• _Reading text_:
------------------------

Just to make sure ahah


----------



## Tehanu (Nov 12, 2006)

Do you have much experience of amphibians in general?

I'd certainly recommend a year or even more keeping these species seperately before you even consider this.
You need to know your individuals and the intricacies of their species inside out before you are even remotely ready to do this right 

You need to be equipped with the experience to spot the problems before they even occur.

I need to make it crystal clear that the exhibits I've shown are the result of decades of experience between individuals adding up to well designed enclosures, an array of resources and a keen collective eye for issues.


----------



## Gaboon (Jun 20, 2005)

In have to say my amphibian care to-date is very limited. I did have some baby RETF I bought after I stupidly allowed the vendor selling them to convince me they where ''not as hard to keep as everyone says''. Due to this and me following his 'husbandry guidelines' they did not do well and all died. 

I have though a large background in keeping reptiles and still fancy venturing into the amphibian realm despite my bad first experience. I was initially put off completely. 

I think its fair to say that PDF are unique in the fact that they allow the keeper to provide a complete spacious (due to their size) habitat in which they can complete their full life-cycle? I am comparing them to reptiles here but this is what I am really interested in achieving. I dont really want a starter 'pet' as these dont do it for me. Monkey wax frogs (sauvagii) are the only other amphibs im intending to keep in the foreseeable future but then they are also fairly unique. 

I know where you guys are coming from I really do but the process of raising PDF and the larger planted terrarium is a long-term plan, not a week to check nothing dies then toss them together type plan .

------------------------

• _Dataset excerpt_:
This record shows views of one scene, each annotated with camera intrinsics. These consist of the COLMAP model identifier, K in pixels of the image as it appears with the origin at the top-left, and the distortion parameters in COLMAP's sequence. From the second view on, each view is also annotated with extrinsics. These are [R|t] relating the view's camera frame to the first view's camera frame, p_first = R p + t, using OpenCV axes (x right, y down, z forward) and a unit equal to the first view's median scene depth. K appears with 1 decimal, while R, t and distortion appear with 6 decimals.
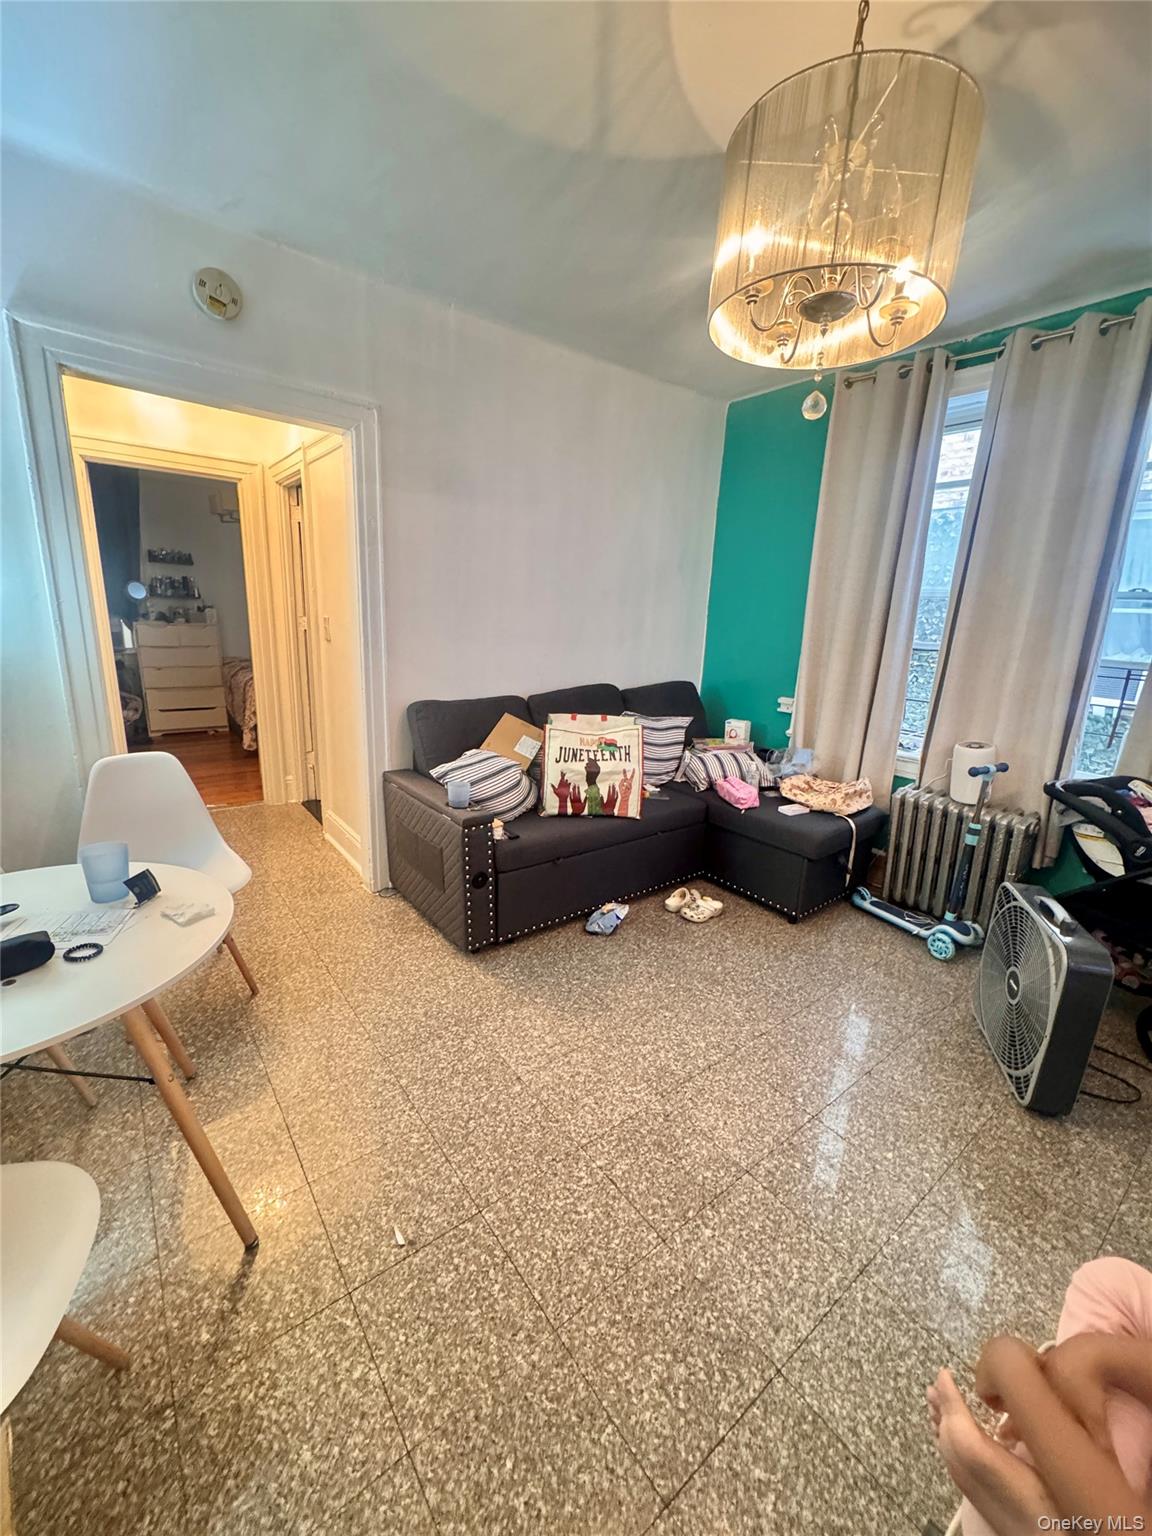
lens RADIAL K [[612.0, 0, 569.0], [0, 612.0, 763.7], [0, 0, 1]] dist [-0.002035, -0.000064]
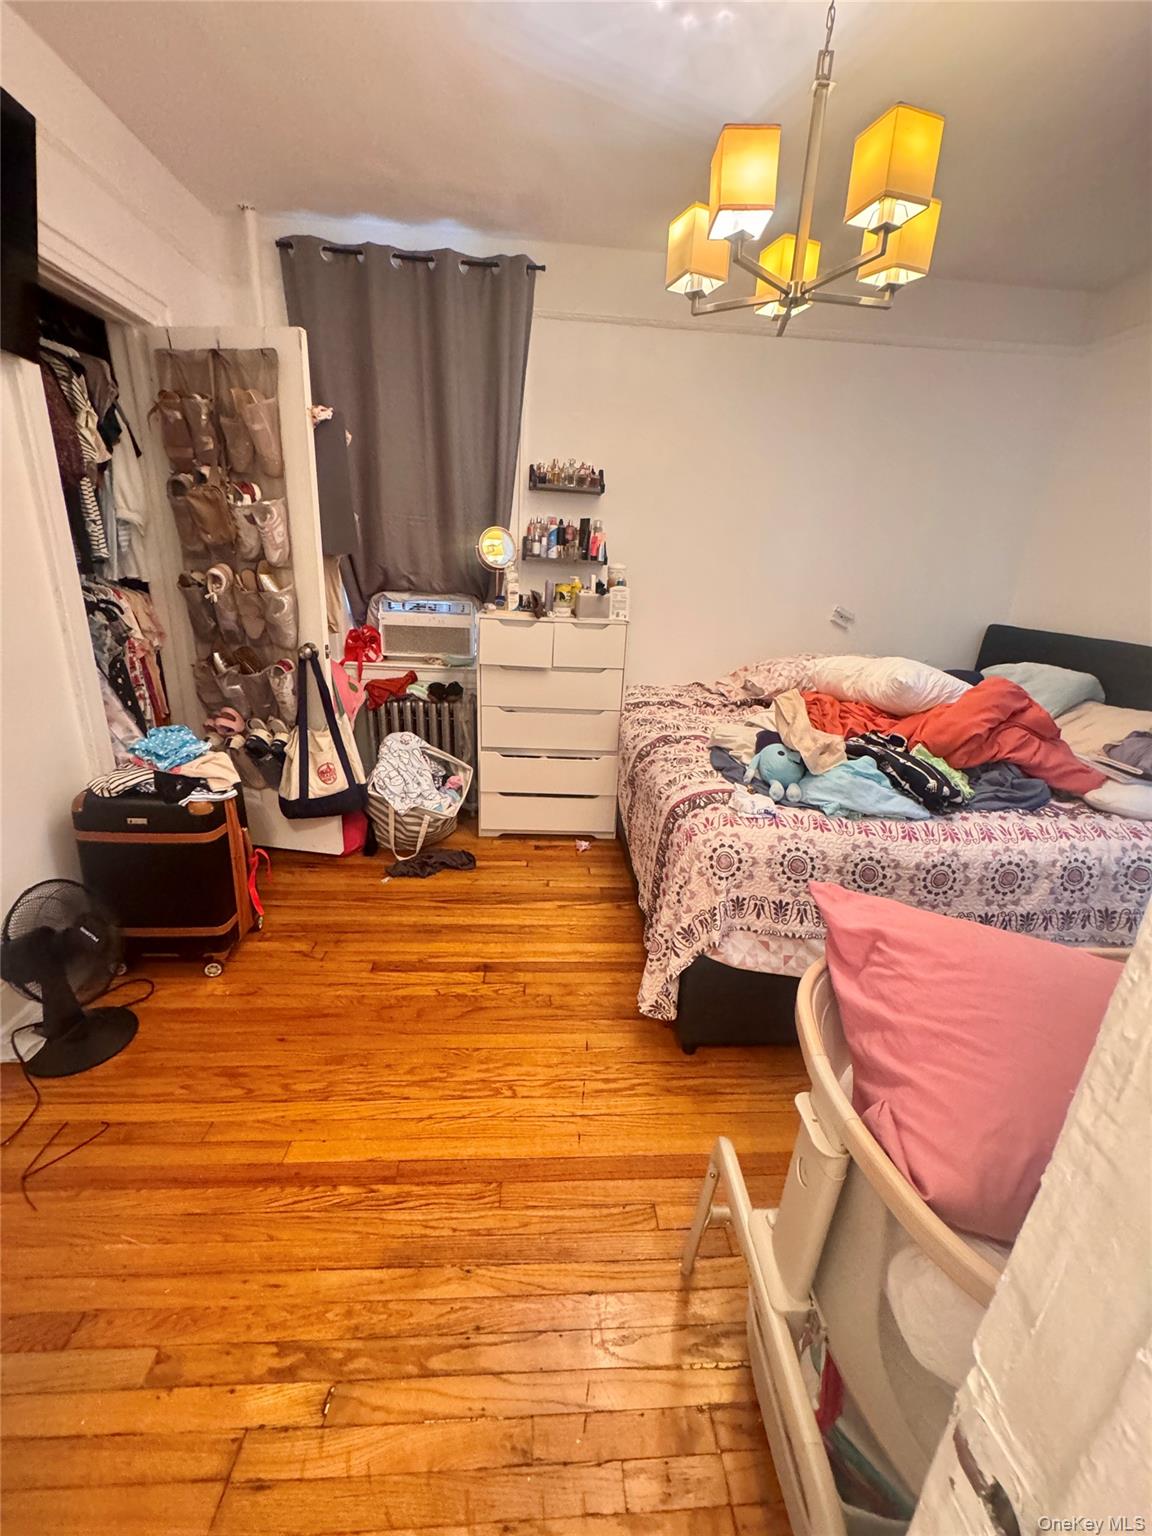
lens RADIAL K [[612.0, 0, 580.6], [0, 612.0, 766.9], [0, 0, 1]] dist [-0.002035, -0.000064]
pose [[0.834320, 0.176021, -0.522423, -0.348033], [-0.151432, 0.984378, 0.089829, -0.157807], [0.530073, 0.004165, 0.847942, 0.595260]]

------------------------

• _Required actions_:
[1] Please sum up the forum thread in two sentences.
[2] Reproduce the stretch of the forum thread from "## Tehanu (Nov" through "eye for issues." word for word.

• _Written answers_:
[1] Tehanu asks about Gaboon's amphibian experience and recommends keeping the species separately for a year or more before even considering the plan, stressing that the exhibits shown reflect decades of experience. Gaboon replies that their amphibian care is very limited, since some baby RETF kept under a vendor's guidelines all died, but cites a large background in reptiles and calls raising PDF in a larger planted terrarium a long-term plan.

[2]
## Tehanu (Nov 12, 2006)

Do you have much experience of amphibians in general?

I'd certainly recommend a year or even more keeping these species seperately before you even consider this.
You need to know your individuals and the intricacies of their species inside out before you are even remotely ready to do this right 

You need to be equipped with the experience to spot the problems before they even occur.

I need to make it crystal clear that the exhibits I've shown are the result of decades of experience between individuals adding up to well designed enclosures, an array of resources and a keen collective eye for issues.